At this point in your project planning, you'll need to form (or have formed) your project team. You've clearly identified the project and its major deliverables so now you need the project team to begin contributing their ideas and expertise so the project gets off on the right foot. In Chapter 4 you learned about managing an IT project team and there's a lot of detail in that chapter that you might want to review. In this chapter, we discussed how to actually form the team.
You need to begin by defining your team requirements so you can be sure to include the right people with the right expertise at the right time in the right way. This is often best done without identifying specific people so you make sure you cover your project requirements before you get into specifics of people and personalities. Once you've identified these requirements, you can begin looking at specific people and identifying who you need and what constraints might have to be considered.

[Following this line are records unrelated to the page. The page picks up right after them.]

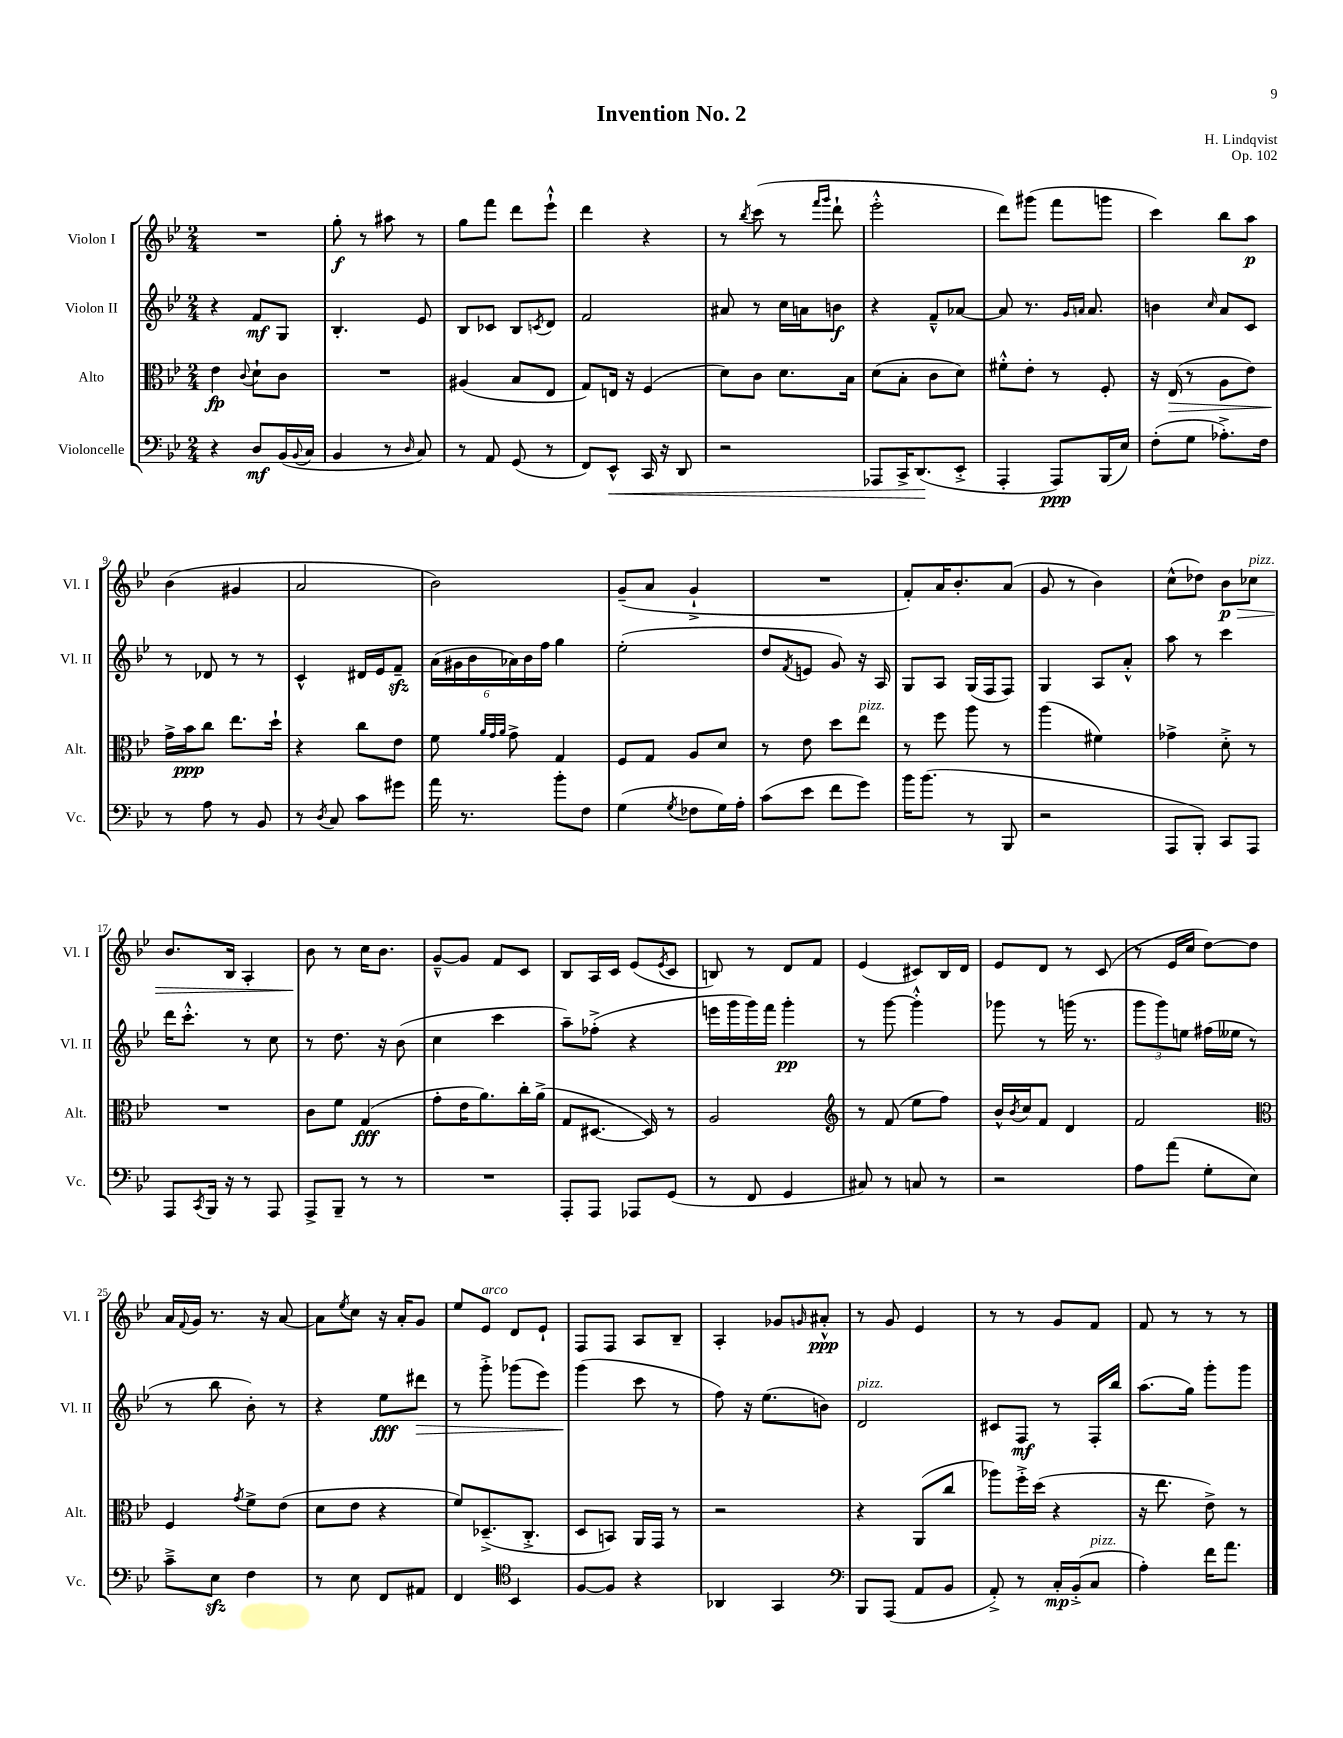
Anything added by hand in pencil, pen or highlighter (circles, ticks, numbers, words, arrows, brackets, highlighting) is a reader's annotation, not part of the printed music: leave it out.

**kern	**kern	**kern	**kern
*staff4	*staff3	*staff2	*staff1
*clefF4	*clefC3	*clefG2	*clefG2
*k[b-e-]	*k[b-e-]	*k[b-e-]	*k[b-e-]
*M2/4	*M2/4	*M2/4	*M2/4
4r	4e-	4r	2r
.	8qqc	.	.
8D	8d`	8f	.
(16BB-	8c	8G	.
8qqBB-	.	.	.
16C	.	.	.
=	=	=	=
4BB-	2r	4.B-'	8gg'
.	.	.	8r
8r	.	.	8aa#
16qqD	.	.	.
8C)	.	8e-	8r
=	=	=	=
8r	(4A#	8B-	8gg
8AA	.	8c-	8fff
(8GG	8B-	8B-	8ddd
.	.	8qc	.
8r	8E-	8d	8eee-`^^
=	=	=	=
8FF)	8G)	2f	4ddd
8EE-^^	16E	.	.
.	16r	.	.
16CC	(4F	.	4r
16r	.	.	.
8DD	.	.	.
=	=	=	=
2r	8d)	8a#	8r
.	.	.	8qbb-
.	8c	8r	(8ccc
.	8.d	16cc	8r
.	.	16a	.
.	.	.	16qqfff
.	.	.	16qqggg
.	.	8b	8ddd`
.	16B-	.	.
=	=	=	=
8AAA-	(8d	4r	2eee-'^^
16CC^	8B-'	.	.
(8.DD	.	.	.
.	8c	8f~^^	.
8EE-'^	8d)	[8a-	.
=	=	=	=
4AAA'	8f#'^^	8a-]	8ddd)
.	8e-'	8.r	(8ggg#
8AAA)	8r	.	8fff
.	.	16qqg	.
.	.	16qqa	.
.	.	8.a	.
(16BBB-	8F'	.	8ggg
16E-)	.	.	.
=	=	=	=
(8F'	16r	4b	4ccc)
.	(16E-	.	.
8G	8r	.	.
.	.	16qqcc	.
8.A-'^)	8A	8a	8bb-
.	8e-)	8c	8aa
16F	.	.	.
=	=	=	=
8r	16g^	8r	(4b-
.	16b-	.	.
8A	8cc	8d-	.
8r	8.ee-	8r	4g#
8BB-	.	8r	.
.	16dd`	.	.
=	=	=	=
8r	4r	4c^^	2a
8qD	.	.	.
8C	.	.	.
8c	8cc	16d#	.
.	.	16e-	.
8g#	8e-	8f~	.
=	=	=	=
16a	8f	(24a	2b-)
.	.	24g#	.
8.r	.	.	.
.	.	24b-	.
.	32qqa	.	.
.	32qqg	.	.
.	32qqa	.	.
.	8g^	24a-)	.
.	.	24b-	.
.	.	24ff	.
8b-'	4G	4gg	.
8F	.	.	.
=	=	=	=
(4G	8F	(2ee-'	(8g~
.	8G	.	8a
8qG	.	.	.
8F-	8A	.	4g`^
16G)	8d	.	.
16A'	.	.	.
=	=	=	=
(8c	8r	8dd	2r
.	.	8qf	.
8e-	8e-	8e	.
8f	8dd	8g)	.
8g)	8ee-	16r	.
.	.	16A	.
=	=	=	=
16b-	8r	8G	8f')
(8.b-	.	.	.
.	8ff	8A	16a
.	.	.	8.b-'
8r	8aa	(16G	.
.	.	16F	.
8BBB-	8r	8F)	(8a
=	=	=	=
2r	(4aa	4G	8g
.	.	.	8r
.	4f#)	8A	4b-)
.	.	8a'^^	.
=	=	=	=
8AAA	4g-^	8aa	(8cc^^
8BBB-')	.	8r	8dd-)
8CC	8d'^	4ccc	8b-
8AAA	8r	.	8cc-
=	=	=	=
8AAA	2r	16ddd	8.b-
.	.	8.ccc'^^	.
8qCC	.	.	.
16BBB-	.	.	.
16r	.	.	16B-
8r	.	8r	4A'
8AAA	.	8cc	.
=	=	=	=
8AAA^	8c	8r	8b-
8BBB-~	8f	8.dd	8r
8r	(4G	.	16cc
.	.	16r	8.b-
8r	.	(8b-	.
=	=	=	=
2r	8g'	4cc	[8g~^^
.	16e-	.	8g]
.	8.a)	.	.
.	.	4ccc	8f
.	16cc'	.	8c
.	(16a^	.	.
=	=	=	=
8AAA'	8G	8aa~)	8B-
8AAA	[8.D#	(8ff-'^	16A
.	.	.	16c
8AAA-	.	4r	(8e-
.	16D#])	.	.
.	.	.	8qe-
(8GG	8r	.	8c
=	=	=	=
8r	2A	16eee	8B)
.	.	16ggg	.
8FF	.	16ggg)	8r
.	.	16fff	.
4GG	.	4ggg'	8d
.	.	.	8f
=	=	=	=
*	*clefG2	*	*
8C#)	8r	8r	(4e-
8r	(8f	[8ggg	.
8C	8ee-	4ggg'^^]	8c#)
8r	8ff)	.	16B-
.	.	.	16d
=	=	=	=
2r	16b-^^	8ggg-	8e-
.	8qb-	.	.
.	16cc	.	.
.	8f	8r	8d
.	4d	(16ggg	8r
.	.	8.r	.
.	.	.	(8c
=	=	=	=
8A	2f	12ggg	8r
.	.	12ggg)	.
(8a	.	.	16e-
.	.	12ee	.
.	.	.	16cc
8G'	.	(16ff#	[8dd)
.	.	16ee--	.
8E-)	.	8r	8dd]
=	=	=	=
*	*clefC3	*	*
8c~^	4F	8r	16a
.	.	.	8qqf
.	.	.	16g
8E-	.	8bb-	8.r
.	8qg	.	.
4F	8f^	8b-')	.
.	.	.	16r
.	(8e-	8r	[8a
=	=	=	=
8r	8d	4r	8a]
.	.	.	8qee-
8E-	8e-	.	8cc
8FF	4r	8ee-	16r
.	.	.	16a'
8AA#	.	8ddd#	8g
=	=	=	=
4FF	8f)	8r	8ee-
.	(8.D-~^	8ggg'^	8e-
*clefC4	*	*	*
4BB-	.	(8ggg-	8d
.	8.C'^	.	.
.	.	8eee-)	8e-`
=	=	=	=
[8F	8D	(4ggg	8F
8F]	8BB)	.	8F
4r	16AA	8ccc	8A
.	16GG	.	.
.	8r	8r	8B-~
=	=	=	=
4AA-	2r	8ff)	4A'
.	.	16r	.
.	.	(8.ee-	.
4GG	.	.	8g-
.	.	.	16qqg
.	.	8b)	8a#'^^
=	=	=	=
*clefF4	*	*	*
8BBB-	4r	2d	8r
(8AAA	.	.	8g
8AA	(8AA	.	4e-
8BB-	8cc	.	.
=	=	=	=
8AA'^)	8aa-)	8c#	8r
8r	16ff'^	8F	8r
.	(16dd	.	.
16C'	4r	8r	8g
(16BB-'^	.	.	.
8C	.	16F'	8f
.	.	16bb-	.
=	=	=	=
4A')	16r	(8.aa	8f
.	8.ee-	.	.
.	.	.	8r
.	.	16gg)	.
16f	8e-^)	8ggg'	8r
8.a	.	.	.
.	8r	8ggg	8r
==	==	==	==
*-	*-	*-	*-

Clearly defined roles and responsibilities are absolutely critical to project success because they help everyone know exactly what they should be doing. Sometimes it's helpful to define roles using the "is/is not" structure we discussed earlier in the book. Well-defined roles and responsibilities also help you hold team members individually accountable for results. Clear performance guidelines improve project sucsess and help make the performance evaluation process fair and consistent.
Sometimes it can be a challenge to actually get the needed staff assigned to your project. With some high profile, exciting, cutting-edge projects, it's relatively easy to get top-notch talent to volunteer or be assigned to the project. In other cases, it's more difficult. If at all possible, link participation in mundane projects to participation in the high profile projects to ensure that even the most boring, routine projects get their share of talented staff. Avoid accepting known troublemakers on the team by having an honest discussion with the project sponsor. A successful project starts with a strong project team and allowing a known disruptive influence on the team without at least pushing back will put your project at risk.
Once you've formed the team, you need to do a little work turning it from a group of individuals to a highly functional team. There are numerous ways to do this (review Chapter 4) and with a little creativity and effort, you can find ways to forge a team identity that will help propel the project toward success.